──────── Given entries ────────

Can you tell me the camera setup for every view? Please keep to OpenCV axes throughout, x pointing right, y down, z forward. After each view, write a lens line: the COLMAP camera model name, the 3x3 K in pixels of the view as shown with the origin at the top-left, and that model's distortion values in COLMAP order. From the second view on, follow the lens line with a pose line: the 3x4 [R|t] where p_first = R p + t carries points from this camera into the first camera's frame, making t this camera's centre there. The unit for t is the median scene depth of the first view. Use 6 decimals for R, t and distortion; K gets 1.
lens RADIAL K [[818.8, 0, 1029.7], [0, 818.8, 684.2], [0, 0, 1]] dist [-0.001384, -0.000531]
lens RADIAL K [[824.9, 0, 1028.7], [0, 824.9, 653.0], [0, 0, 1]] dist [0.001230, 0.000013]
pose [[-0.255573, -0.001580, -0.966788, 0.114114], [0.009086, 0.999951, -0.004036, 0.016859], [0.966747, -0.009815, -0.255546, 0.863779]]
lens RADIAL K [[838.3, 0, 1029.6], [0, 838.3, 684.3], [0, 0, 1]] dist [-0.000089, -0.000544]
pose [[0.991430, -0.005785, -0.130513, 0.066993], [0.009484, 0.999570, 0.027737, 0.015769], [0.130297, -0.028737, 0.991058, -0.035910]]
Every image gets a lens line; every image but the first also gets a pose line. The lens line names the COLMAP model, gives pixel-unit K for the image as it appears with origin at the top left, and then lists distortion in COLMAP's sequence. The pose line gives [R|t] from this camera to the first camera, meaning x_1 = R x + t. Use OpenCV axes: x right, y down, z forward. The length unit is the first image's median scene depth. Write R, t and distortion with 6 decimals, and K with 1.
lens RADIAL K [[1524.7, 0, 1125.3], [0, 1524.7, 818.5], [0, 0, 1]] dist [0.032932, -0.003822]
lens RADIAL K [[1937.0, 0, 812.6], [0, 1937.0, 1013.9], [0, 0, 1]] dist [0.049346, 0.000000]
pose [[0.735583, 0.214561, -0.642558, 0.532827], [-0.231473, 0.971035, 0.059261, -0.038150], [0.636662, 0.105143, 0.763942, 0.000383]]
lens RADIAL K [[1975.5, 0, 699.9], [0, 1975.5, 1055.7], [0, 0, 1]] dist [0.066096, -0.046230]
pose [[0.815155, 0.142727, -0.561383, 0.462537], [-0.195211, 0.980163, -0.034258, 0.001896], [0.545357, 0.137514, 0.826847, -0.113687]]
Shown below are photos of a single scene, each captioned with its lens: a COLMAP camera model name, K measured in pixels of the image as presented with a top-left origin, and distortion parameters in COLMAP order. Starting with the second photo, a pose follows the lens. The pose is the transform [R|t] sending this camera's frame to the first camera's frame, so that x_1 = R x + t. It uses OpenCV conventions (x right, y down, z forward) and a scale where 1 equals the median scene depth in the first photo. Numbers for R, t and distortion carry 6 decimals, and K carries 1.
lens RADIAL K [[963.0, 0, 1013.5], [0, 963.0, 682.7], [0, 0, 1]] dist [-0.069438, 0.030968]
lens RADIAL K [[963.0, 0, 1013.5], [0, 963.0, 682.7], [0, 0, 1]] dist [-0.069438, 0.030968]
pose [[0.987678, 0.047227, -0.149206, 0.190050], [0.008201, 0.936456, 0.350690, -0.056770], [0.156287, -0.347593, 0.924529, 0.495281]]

────────

#### Exercise aim
For this exercise, the records above must be returned exactly.

#### Response area
Can you tell me the camera setup for every view? Please keep to OpenCV axes throughout, x pointing right, y down, z forward. After each view, write a lens line: the COLMAP camera model name, the 3x3 K in pixels of the view as shown with the origin at the top-left, and that model's distortion values in COLMAP order. From the second view on, follow the lens line with a pose line: the 3x4 [R|t] where p_first = R p + t carries points from this camera into the first camera's frame, making t this camera's centre there. The unit for t is the median scene depth of the first view. Use 6 decimals for R, t and distortion; K gets 1.
lens RADIAL K [[818.8, 0, 1029.7], [0, 818.8, 684.2], [0, 0, 1]] dist [-0.001384, -0.000531]
lens RADIAL K [[824.9, 0, 1028.7], [0, 824.9, 653.0], [0, 0, 1]] dist [0.001230, 0.000013]
pose [[-0.255573, -0.001580, -0.966788, 0.114114], [0.009086, 0.999951, -0.004036, 0.016859], [0.966747, -0.009815, -0.255546, 0.863779]]
lens RADIAL K [[838.3, 0, 1029.6], [0, 838.3, 684.3], [0, 0, 1]] dist [-0.000089, -0.000544]
pose [[0.991430, -0.005785, -0.130513, 0.066993], [0.009484, 0.999570, 0.027737, 0.015769], [0.130297, -0.028737, 0.991058, -0.035910]]
Every image gets a lens line; every image but the first also gets a pose line. The lens line names the COLMAP model, gives pixel-unit K for the image as it appears with origin at the top left, and then lists distortion in COLMAP's sequence. The pose line gives [R|t] from this camera to the first camera, meaning x_1 = R x + t. Use OpenCV axes: x right, y down, z forward. The length unit is the first image's median scene depth. Write R, t and distortion with 6 decimals, and K with 1.
lens RADIAL K [[1524.7, 0, 1125.3], [0, 1524.7, 818.5], [0, 0, 1]] dist [0.032932, -0.003822]
lens RADIAL K [[1937.0, 0, 812.6], [0, 1937.0, 1013.9], [0, 0, 1]] dist [0.049346, 0.000000]
pose [[0.735583, 0.214561, -0.642558, 0.532827], [-0.231473, 0.971035, 0.059261, -0.038150], [0.636662, 0.105143, 0.763942, 0.000383]]
lens RADIAL K [[1975.5, 0, 699.9], [0, 1975.5, 1055.7], [0, 0, 1]] dist [0.066096, -0.046230]
pose [[0.815155, 0.142727, -0.561383, 0.462537], [-0.195211, 0.980163, -0.034258, 0.001896], [0.545357, 0.137514, 0.826847, -0.113687]]
Shown below are photos of a single scene, each captioned with its lens: a COLMAP camera model name, K measured in pixels of the image as presented with a top-left origin, and distortion parameters in COLMAP order. Starting with the second photo, a pose follows the lens. The pose is the transform [R|t] sending this camera's frame to the first camera's frame, so that x_1 = R x + t. It uses OpenCV conventions (x right, y down, z forward) and a scale where 1 equals the median scene depth in the first photo. Numbers for R, t and distortion carry 6 decimals, and K carries 1.
lens RADIAL K [[963.0, 0, 1013.5], [0, 963.0, 682.7], [0, 0, 1]] dist [-0.069438, 0.030968]
lens RADIAL K [[963.0, 0, 1013.5], [0, 963.0, 682.7], [0, 0, 1]] dist [-0.069438, 0.030968]
pose [[0.987678, 0.047227, -0.149206, 0.190050], [0.008201, 0.936456, 0.350690, -0.056770], [0.156287, -0.347593, 0.924529, 0.495281]]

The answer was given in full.